By Stephane Arnaudo, Head of AI & Data Analytics Sales, EMEA at NetApp
The ancient Roman poet Virgil once said that the greatest ‘wealth is health.’ There’s a truth behind that saying as the impacts of health are deeply felt within every society, by the individuals and the networks that exist around them. Ill health also has a significant cost impact on societies, with individuals sometimes unable to work and greater funding required for healthcare services, in many cases with the additional pressures of an aging population. For example, in the UK, just 4% of the healthcare budget is spent on prevention.
The phrase ‘prevention is better than cure’ has underpinned modern healthcare but far too often, the potential opportunities for technology to prevent disease and improve healthcare outcomes are missed. This piece will look at how artificial intelligence (AI) can transform healthcare and the importance of a data fabric to unlock the full, life-changing potential of AI and data.

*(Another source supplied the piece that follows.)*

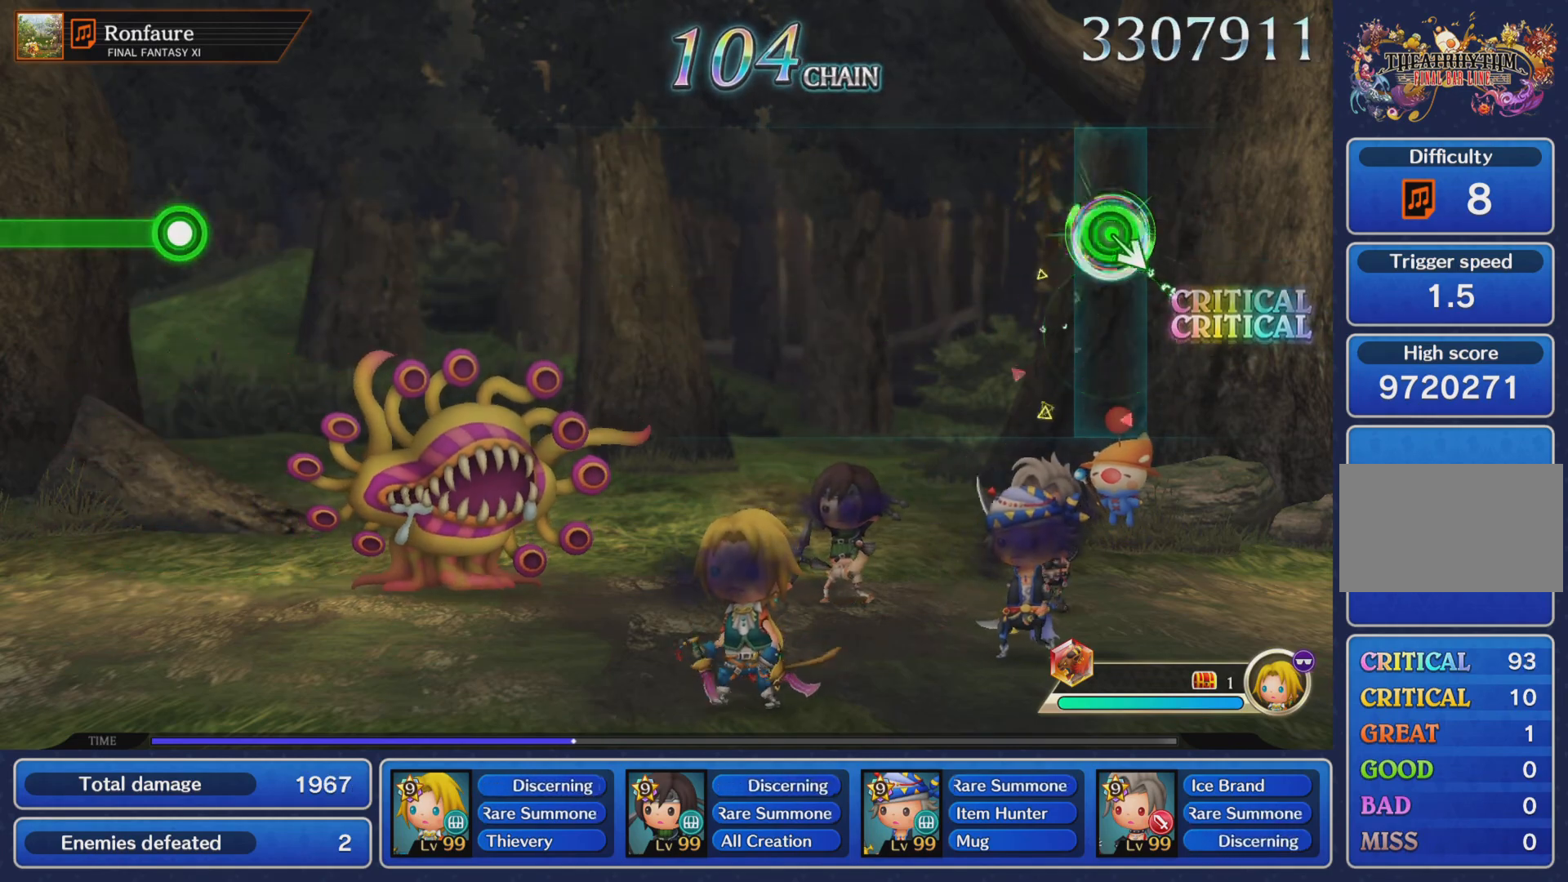
Gameplay with a controller (PlayStation layout); each line is a JSON object with the inputs held at the frame after it. "events" lists button and stick changes between this image and that frame as [ms after this image, input, new state], when the widget could be followed in between. Not read: L3 R3.
{"buttons": [], "left_stick": "center", "right_stick": "center", "events": [[17, "R1", "up"]]}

The state of AI adoption healthcare industry today
With the global AI adoption rate now at 35%, people are beginning to see the benefits. However, the UK healthcare sector unfortunately has one of the lowest adoption rates at 11.5%, with the IT/telecommunications and legal sectors having the highest adoption rates at 29.5% and 29.2% respectively. In mainland Europe the adoption rate across healthcare is higher, at 47%, for at least one type of AI technology.
It’s clear that more needs to be done in the UK to encourage AI adoption in the healthcare sector and by making AI/data skills an important part of the National Curriculum and introducing legislation to inspire greater trust in AI technologies, this can be done in small, incremental ways.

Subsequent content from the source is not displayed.